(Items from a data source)
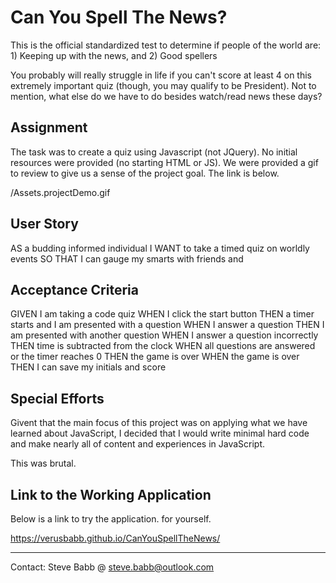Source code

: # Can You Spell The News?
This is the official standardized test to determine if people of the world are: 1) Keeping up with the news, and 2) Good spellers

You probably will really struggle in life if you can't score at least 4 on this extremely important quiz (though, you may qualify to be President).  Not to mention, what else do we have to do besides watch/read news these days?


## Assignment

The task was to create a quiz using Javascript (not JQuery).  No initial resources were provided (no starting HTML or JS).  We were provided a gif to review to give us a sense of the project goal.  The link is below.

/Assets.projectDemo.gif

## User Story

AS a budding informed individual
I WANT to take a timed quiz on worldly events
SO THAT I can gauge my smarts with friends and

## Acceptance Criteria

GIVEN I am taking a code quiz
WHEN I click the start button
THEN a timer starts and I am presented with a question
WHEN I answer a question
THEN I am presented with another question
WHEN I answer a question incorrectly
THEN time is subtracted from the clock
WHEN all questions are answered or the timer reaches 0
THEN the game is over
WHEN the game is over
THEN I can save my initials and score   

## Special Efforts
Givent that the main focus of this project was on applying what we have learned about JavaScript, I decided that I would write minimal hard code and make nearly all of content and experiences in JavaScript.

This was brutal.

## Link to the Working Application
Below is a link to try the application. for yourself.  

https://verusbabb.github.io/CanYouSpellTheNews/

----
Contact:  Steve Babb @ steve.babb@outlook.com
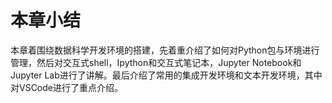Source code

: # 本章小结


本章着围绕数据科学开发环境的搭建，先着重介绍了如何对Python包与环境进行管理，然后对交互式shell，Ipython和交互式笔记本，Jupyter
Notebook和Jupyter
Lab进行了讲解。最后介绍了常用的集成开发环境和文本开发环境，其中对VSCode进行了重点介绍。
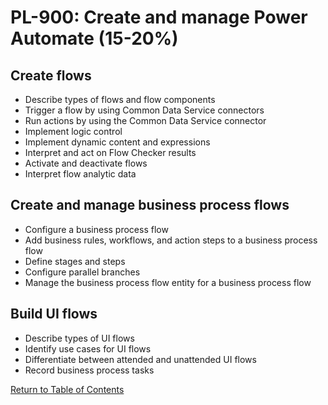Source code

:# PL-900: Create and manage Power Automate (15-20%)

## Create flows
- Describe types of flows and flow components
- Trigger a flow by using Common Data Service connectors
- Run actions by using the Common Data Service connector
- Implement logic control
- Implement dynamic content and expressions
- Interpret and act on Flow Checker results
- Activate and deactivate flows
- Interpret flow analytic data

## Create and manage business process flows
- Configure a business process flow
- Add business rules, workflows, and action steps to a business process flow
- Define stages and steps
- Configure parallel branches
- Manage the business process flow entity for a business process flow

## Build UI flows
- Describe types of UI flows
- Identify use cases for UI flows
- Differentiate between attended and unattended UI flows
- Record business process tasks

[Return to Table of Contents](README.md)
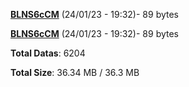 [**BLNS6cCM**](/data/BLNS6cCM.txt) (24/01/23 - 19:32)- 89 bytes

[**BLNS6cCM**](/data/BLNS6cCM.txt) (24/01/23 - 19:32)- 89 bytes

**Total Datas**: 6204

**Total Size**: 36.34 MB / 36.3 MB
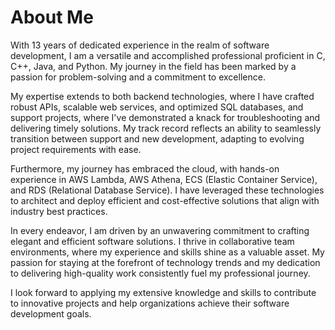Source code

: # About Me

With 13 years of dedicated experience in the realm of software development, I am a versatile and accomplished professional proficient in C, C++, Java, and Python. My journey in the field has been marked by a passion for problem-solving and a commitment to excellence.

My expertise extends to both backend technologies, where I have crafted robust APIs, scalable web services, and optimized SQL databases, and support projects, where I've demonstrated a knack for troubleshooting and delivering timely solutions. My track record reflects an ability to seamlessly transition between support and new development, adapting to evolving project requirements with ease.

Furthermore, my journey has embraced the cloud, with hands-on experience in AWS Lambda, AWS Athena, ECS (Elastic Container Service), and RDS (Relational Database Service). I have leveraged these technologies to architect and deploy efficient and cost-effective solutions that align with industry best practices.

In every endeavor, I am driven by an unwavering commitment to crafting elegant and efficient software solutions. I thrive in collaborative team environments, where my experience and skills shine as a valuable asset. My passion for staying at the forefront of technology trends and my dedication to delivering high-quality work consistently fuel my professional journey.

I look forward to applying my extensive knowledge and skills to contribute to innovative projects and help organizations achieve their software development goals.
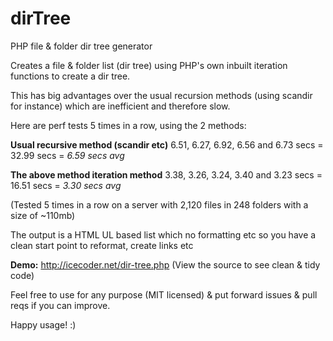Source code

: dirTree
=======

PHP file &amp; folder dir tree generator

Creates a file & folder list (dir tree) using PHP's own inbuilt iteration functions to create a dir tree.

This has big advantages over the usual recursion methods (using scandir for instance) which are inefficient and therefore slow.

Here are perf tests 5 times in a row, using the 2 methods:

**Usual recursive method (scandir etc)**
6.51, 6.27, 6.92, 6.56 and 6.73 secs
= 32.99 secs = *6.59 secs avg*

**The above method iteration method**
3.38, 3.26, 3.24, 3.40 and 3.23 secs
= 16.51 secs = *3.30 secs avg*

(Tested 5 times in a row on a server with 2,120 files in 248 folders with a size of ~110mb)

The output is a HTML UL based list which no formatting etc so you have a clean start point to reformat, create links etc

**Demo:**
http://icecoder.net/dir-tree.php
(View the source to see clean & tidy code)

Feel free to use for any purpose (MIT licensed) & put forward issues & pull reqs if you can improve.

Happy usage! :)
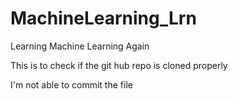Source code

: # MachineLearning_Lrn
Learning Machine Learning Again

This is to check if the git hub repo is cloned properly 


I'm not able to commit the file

**JOB**
An exact copy of the entries above, with no pictures, is the required answer.

**TASK OUTPUT**
Source code

: # Can You Spell The News?
This is the official standardized test to determine if people of the world are: 1) Keeping up with the news, and 2) Good spellers

You probably will really struggle in life if you can't score at least 4 on this extremely important quiz (though, you may qualify to be President).  Not to mention, what else do we have to do besides watch/read news these days?


## Assignment

The task was to create a quiz using Javascript (not JQuery).  No initial resources were provided (no starting HTML or JS).  We were provided a gif to review to give us a sense of the project goal.  The link is below.

/Assets.projectDemo.gif

## User Story

AS a budding informed individual
I WANT to take a timed quiz on worldly events
SO THAT I can gauge my smarts with friends and

## Acceptance Criteria

GIVEN I am taking a code quiz
WHEN I click the start button
THEN a timer starts and I am presented with a question
WHEN I answer a question
THEN I am presented with another question
WHEN I answer a question incorrectly
THEN time is subtracted from the clock
WHEN all questions are answered or the timer reaches 0
THEN the game is over
WHEN the game is over
THEN I can save my initials and score   

## Special Efforts
Givent that the main focus of this project was on applying what we have learned about JavaScript, I decided that I would write minimal hard code and make nearly all of content and experiences in JavaScript.

This was brutal.

## Link to the Working Application
Below is a link to try the application. for yourself.  

https://verusbabb.github.io/CanYouSpellTheNews/

----
Contact:  Steve Babb @ steve.babb@outlook.com
Source code

: # 本章小结


本章着围绕数据科学开发环境的搭建，先着重介绍了如何对Python包与环境进行管理，然后对交互式shell，Ipython和交互式笔记本，Jupyter
Notebook和Jupyter
Lab进行了讲解。最后介绍了常用的集成开发环境和文本开发环境，其中对VSCode进行了重点介绍。
Source code

:# PL-900: Create and manage Power Automate (15-20%)

## Create flows
- Describe types of flows and flow components
- Trigger a flow by using Common Data Service connectors
- Run actions by using the Common Data Service connector
- Implement logic control
- Implement dynamic content and expressions
- Interpret and act on Flow Checker results
- Activate and deactivate flows
- Interpret flow analytic data

## Create and manage business process flows
- Configure a business process flow
- Add business rules, workflows, and action steps to a business process flow
- Define stages and steps
- Configure parallel branches
- Manage the business process flow entity for a business process flow

## Build UI flows
- Describe types of UI flows
- Identify use cases for UI flows
- Differentiate between attended and unattended UI flows
- Record business process tasks

[Return to Table of Contents](README.md)
 [**BLNS6cCM**](/data/BLNS6cCM.txt) (24/01/23 - 19:32)- 89 bytes

[**BLNS6cCM**](/data/BLNS6cCM.txt) (24/01/23 - 19:32)- 89 bytes

**Total Datas**: 6204

**Total Size**: 36.34 MB / 36.3 MB
Source code

: # About Me

With 13 years of dedicated experience in the realm of software development, I am a versatile and accomplished professional proficient in C, C++, Java, and Python. My journey in the field has been marked by a passion for problem-solving and a commitment to excellence.

My expertise extends to both backend technologies, where I have crafted robust APIs, scalable web services, and optimized SQL databases, and support projects, where I've demonstrated a knack for troubleshooting and delivering timely solutions. My track record reflects an ability to seamlessly transition between support and new development, adapting to evolving project requirements with ease.

Furthermore, my journey has embraced the cloud, with hands-on experience in AWS Lambda, AWS Athena, ECS (Elastic Container Service), and RDS (Relational Database Service). I have leveraged these technologies to architect and deploy efficient and cost-effective solutions that align with industry best practices.

In every endeavor, I am driven by an unwavering commitment to crafting elegant and efficient software solutions. I thrive in collaborative team environments, where my experience and skills shine as a valuable asset. My passion for staying at the forefront of technology trends and my dedication to delivering high-quality work consistently fuel my professional journey.

I look forward to applying my extensive knowledge and skills to contribute to innovative projects and help organizations achieve their software development goals.
Source code

: dirTree
=======

PHP file &amp; folder dir tree generator

Creates a file & folder list (dir tree) using PHP's own inbuilt iteration functions to create a dir tree.

This has big advantages over the usual recursion methods (using scandir for instance) which are inefficient and therefore slow.

Here are perf tests 5 times in a row, using the 2 methods:

**Usual recursive method (scandir etc)**
6.51, 6.27, 6.92, 6.56 and 6.73 secs
= 32.99 secs = *6.59 secs avg*

**The above method iteration method**
3.38, 3.26, 3.24, 3.40 and 3.23 secs
= 16.51 secs = *3.30 secs avg*

(Tested 5 times in a row on a server with 2,120 files in 248 folders with a size of ~110mb)

The output is a HTML UL based list which no formatting etc so you have a clean start point to reformat, create links etc

**Demo:**
http://icecoder.net/dir-tree.php
(View the source to see clean & tidy code)

Feel free to use for any purpose (MIT licensed) & put forward issues & pull reqs if you can improve.

Happy usage! :)
Source code

: # MachineLearning_Lrn
Learning Machine Learning Again

This is to check if the git hub repo is cloned properly 


I'm not able to commit the file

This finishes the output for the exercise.